Input: words = ["abab","ab"]

Output: 0

In this example, the only valid index pair is i = 0 and j = 1, and isPrefixAndSuffix("abab", "ab") is false. Therefore, the answer is 0.

Constraints

1 <= words.length <= 50
1 <= words[i].length <= 10
words[i] consists only of lowercase English letters.

Solution Approach

Naive Double Loop Check

Iterate over all index pairs (i, j) with i != j, and for each pair, check if words[i] is both a prefix and suffix of words[j] using simple string comparison. Increment a counter for each valid pair. This approach is direct and works well due to small input size.

Optimized String Matching

Use rolling hash or direct substring comparison to check the prefix and suffix conditions efficiently. Precompute string hashes if needed to avoid repeated slicing. This reduces the overhead when words have repeated patterns and leverages the array plus string pattern.
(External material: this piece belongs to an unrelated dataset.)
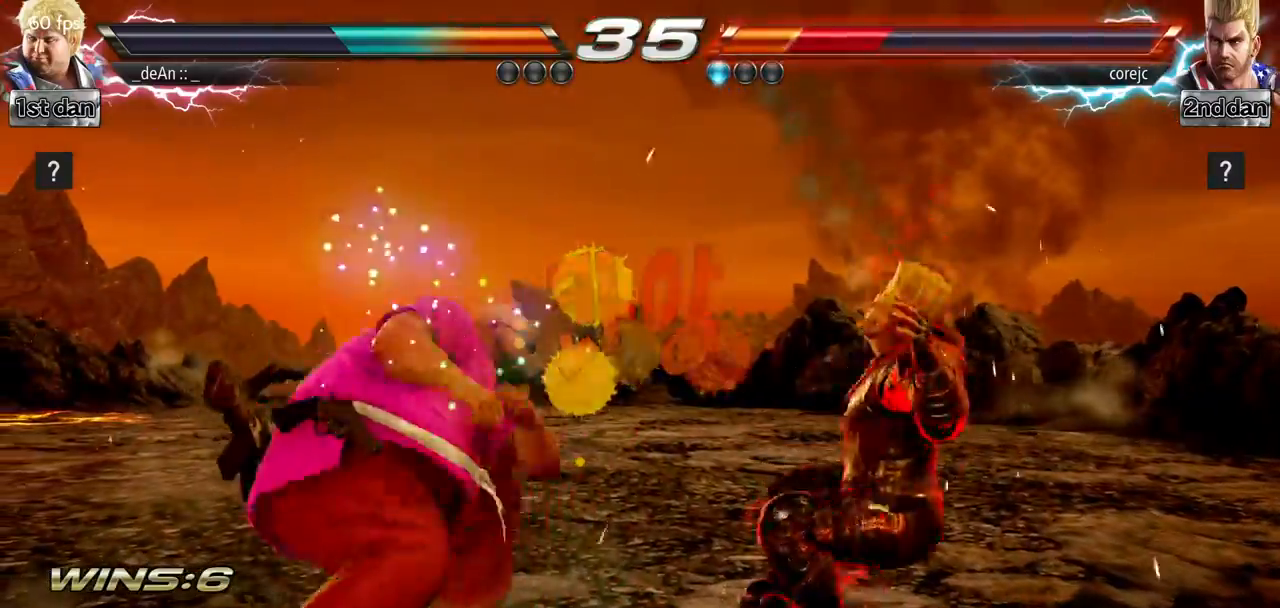
Gameplay with a controller (arcade stick); each line is a JSON object with the inputs held at the frame after it. "events" lists button and stick changes between this image and that frame as [ms after this image, input, new state], when the widget could be followed in between. Not read: L3 R3.
{"buttons": [], "left_stick": "center", "events": [[133, "left_stick", "down"], [217, "CIRCLE", "down"], [233, "left_stick", "right"], [250, "CIRCLE", "up"], [367, "SQUARE", "down"], [367, "TRIANGLE", "down"], [417, "TRIANGLE", "up"], [433, "SQUARE", "up"], [467, "left_stick", "center"]]}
Trie-Based Prefix-Suffix Lookup

Build a trie storing all words for fast prefix checking and reverse trie for suffix checking. For each word, query both tries to find potential matches quickly. This method reduces redundant checks and highlights the pattern of combining array iteration with string matching structures.

Complexity Analysis

Metric	Value
Time	O(n^2 \cdot m)
Space	O(n \cdot m)

Time complexity is O(n^2 * m) because each of the n words is compared with every other word, and checking prefix and suffix takes O(m) time where m is the word length. Space complexity is O(n * m) for storing precomputed hashes or trie nodes.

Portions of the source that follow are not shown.